Надо послушать новости по радио. Ничего необычного: вооруженные стычки в Нагорном Карабахе, избиение палестинцев в Восточном Иерусалиме, успешно развиваются советско-американские контакты, какая-то зарубежная газета хвалит Горбачева. Вот что-то свеженькое: «…Краснопресненский райсовет Москвы объявил объектами своей исключительной собственности не только землю и недра, но даже воздушное пространство, простирающееся над его территорией». Здорово! Видимо, будут закупать в США средства ПВО! Курьезная новость не веселит. За окном – беспросветное серое небо, понурые березки, плачет тихонько родимая наша земля, под снег готовится уходить. Что же с нами происходит? Куда мы всем многомиллионным народом валимся, в какую пропасть, кто ведет нас?

Быстро просматриваю газеты. Они стали намного интереснее, задиристее, увлекательнее и, к сожалению, безответственнее. Демократия уравняла в правах ложь и правду, ликвидировала монополию правящей партии на ложь. Теперь заливисто врут все. Объемистую пачку газет приходится отложить на послеобеденное время. Стенные часы в сумрачном кабинете чуть слышно отбивают минуту за минутой.

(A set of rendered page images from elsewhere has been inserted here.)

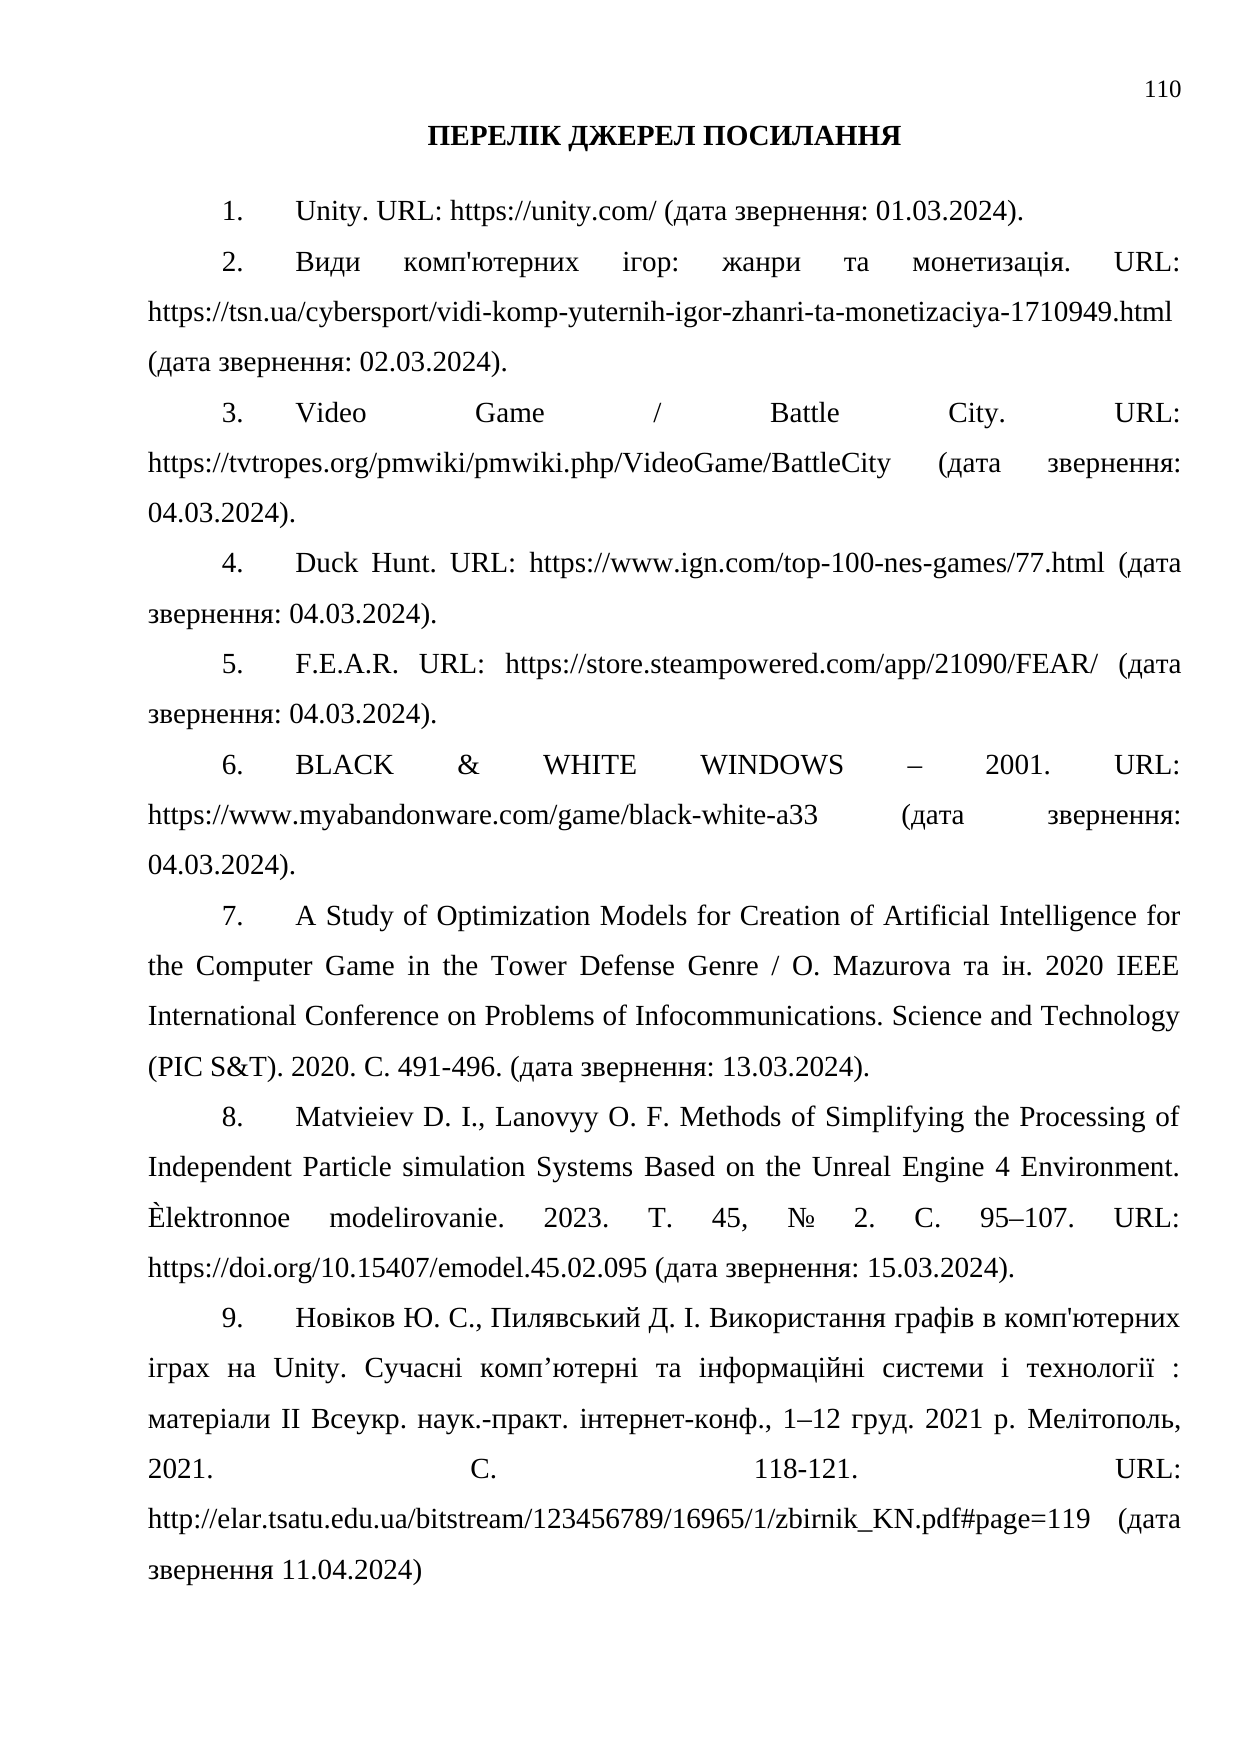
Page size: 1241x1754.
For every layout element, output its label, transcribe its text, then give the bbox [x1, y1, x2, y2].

text Unity. URL: https://unity.com/ (дата звернення: 01.03.2024). [148, 193, 1181, 227]
text Duck Hunt. URL: https://www.ign.com/top-100-nes-games/77.html (дата звернення: 04.03.2024). [148, 546, 1181, 629]
text A Study of Optimization Models for Creation of Artificial Intelligence for the Computer Game in the Tower Defense Genre / O. Mazurova та ін. 2020 IEEE International Conference on Problems of Infocommunications. Science and Technology (PIC S&T). 2020. C. 491-496. (дата звернення: 13.03.2024). [148, 898, 1181, 1082]
text BLACK & WHITE WINDOWS – 2001. URL: https://www.myabandonware.com/game/black-white-a33 (дата звернення: 04.03.2024). [148, 747, 1181, 881]
text Matvieiev D. I., Lanovyy O. F. Methods of Simplifying the Processing of Independent Particle simulation Systems Based on the Unreal Engine 4 Environment. Èlektronnoe modelirovanie. 2023. Т. 45, № 2. С. 95–107. URL: https://doi.org/10.15407/emodel.45.02.095 (дата звернення: 15.03.2024). [148, 1099, 1181, 1283]
text ПЕРЕЛІК ДЖЕРЕЛ ПОСИЛАННЯ [148, 118, 1181, 152]
text Види комп'ютерних ігор: жанри та монетизація. URL: https://tsn.ua/cybersport/vidi-komp-yuternih-igor-zhanri-ta-monetizaciya-1710949.html (дата звернення: 02.03.2024). [148, 244, 1181, 378]
text Новіков Ю. С., Пилявський Д. І. Використання графів в комп'ютерних іграх на Unity. Сучасні комп’ютерні та інформаційні системи і технології : матеріали ІІ Всеукр. наук.-практ. інтернет-конф., 1–12 груд. 2021 р. Мелітополь, 2021. С. 118-121. URL: http://elar.tsatu.edu.ua/bitstream/123456789/16965/1/zbirnik_KN.pdf#page=119 (дата звернення 11.04.2024) [148, 1300, 1181, 1585]
text F.E.A.R. URL: https://store.steampowered.com/app/21090/FEAR/ (дата звернення: 04.03.2024). [148, 646, 1181, 730]
text Video Game / Battle City. URL: https://tvtropes.org/pmwiki/pmwiki.php/VideoGame/BattleCity (дата звернення: 04.03.2024). [148, 395, 1181, 529]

Без стука входит шифровальщик. Так принято, он может заходить в мой кабинет даже тогда, когда идет совещание или прием посторонних посетителей. Шифровальщик обязан немедленно докладывать срочные и важные телеграммы в любое время суток. Для этого есть секретная связь. Начальник сам себе не принадлежит, он и его заместители находятся в режиме вечного боевого дежурства. День может начаться обычно, как сегодня, а завершиться в Кабуле или Варшаве или закончиться в Москве, но не этим вечером, а через сутки. Твоя участь – в черной папке шифровальщика и в телефоне прямой связи с председателем. У этого телефона – он называется еще «домофон» или «матюгальник» – отвратительно громкий звонок, как сигнал корабельной тревоги. Таким он был при Крючкове, который провел в этом кабинете 14 лет, таким он остался и при мне. Резкий звон бьет по нервам и взбадривает перед разговором с шефом.

Телеграмм много. Часть из них – политическая информация – просмотрена помощником, примечательные пассажи подчеркнуты. Другая часть идет с пометкой «Только лично».

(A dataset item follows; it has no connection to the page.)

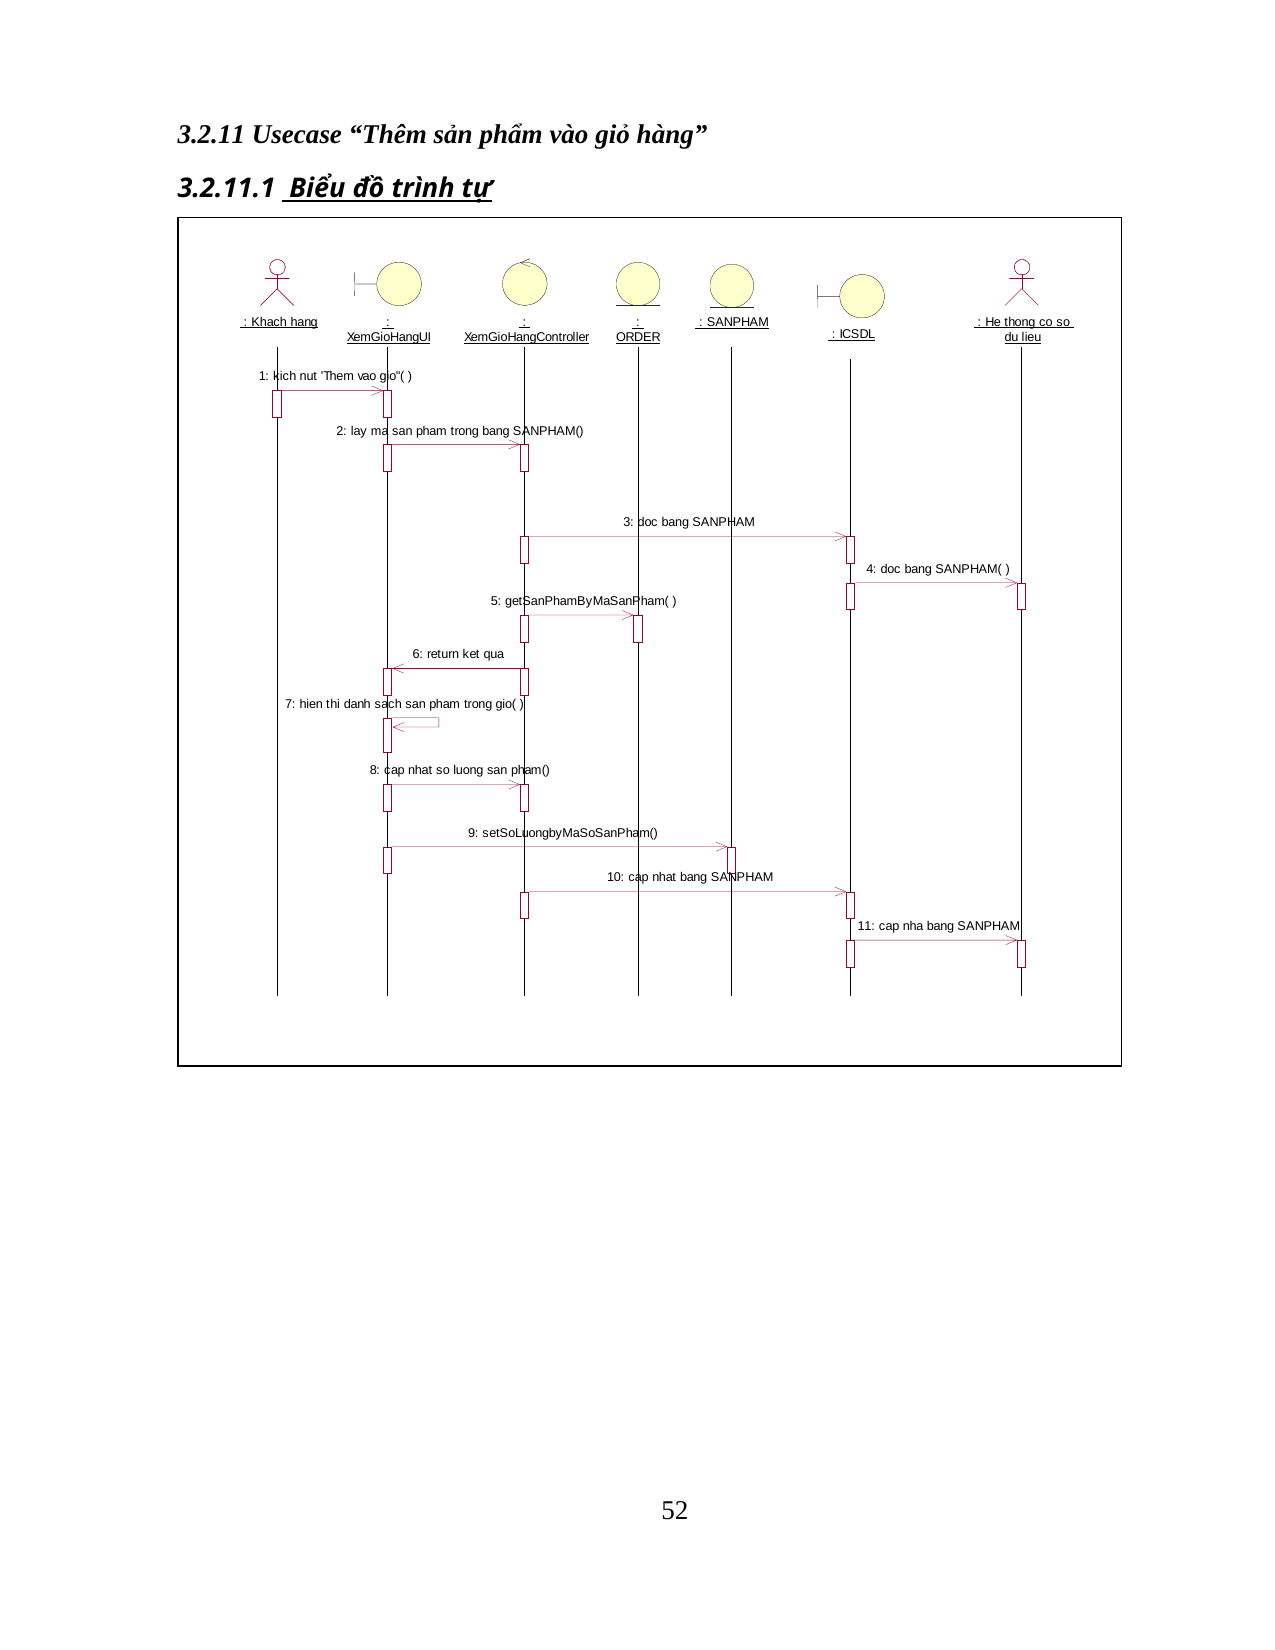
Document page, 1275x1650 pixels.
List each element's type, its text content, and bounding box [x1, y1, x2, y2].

subtitle Usecase “Thêm sản phẩm vào giỏ hàng” [177, 118, 1098, 149]
subtitle Biểu đồ trình tự [177, 169, 1098, 206]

«Шифрованная телеграфная связь абсолютно надежна», – клянутся специалисты 8-го Главного управления. Нет ни малейших оснований им не доверять, но в мире нет ничего абсолютно надежного, и береженого Бог бережет. В оперативных телеграммах не используются подлинные имена и названия, они заменены условными, кодовыми наименованиями и псевдонимами, смещены числа. Для непосвященного текст покажется абракадаброй, для меня на сей раз он звучит сладкой музыкой. Несколько месяцев назад пропал ценный агент Ирвин. Он не вышел на тайниковую операцию, и резидентуре пришлось изымать заложенные для него деньги и инструкции. Он не вышел на обусловленную личную встречу, молчала сигнальная линия. Оставались условия «вечной» явки. Раз в месяц резидент на несколько часов растворялся в огромном городе, для того чтобы точно в назначенное время выйти на место и не спеша прогуляться пять-семь минут по пустынной улице, но… возвращался в резидентуру ни с чем. Я знаю, что это значит – после изнурительного проверочного маршрута ходить по чужому темному городу и ждать так нужного тебе человека, сохранять беспечный вид праздного фланера и молиться про себя: «Ну появись же, появись!» И вот наконец Ирвин появился: был в командировке, все в порядке, материалы изучаются и будут доложены дополнительно, условия связи повторены, он их помнит, подробности – почтой. Я никогда не видел Ирвина, не знаю его фамилии, для меня он воплощен в тех документах, ради которых и действует разведка. Не могу удержаться – нажимаю на кнопку внутренней связи и спешу порадовать начальника отдела: «Вышел Ирвин. Все в порядке!» В трубке вздох облегчения.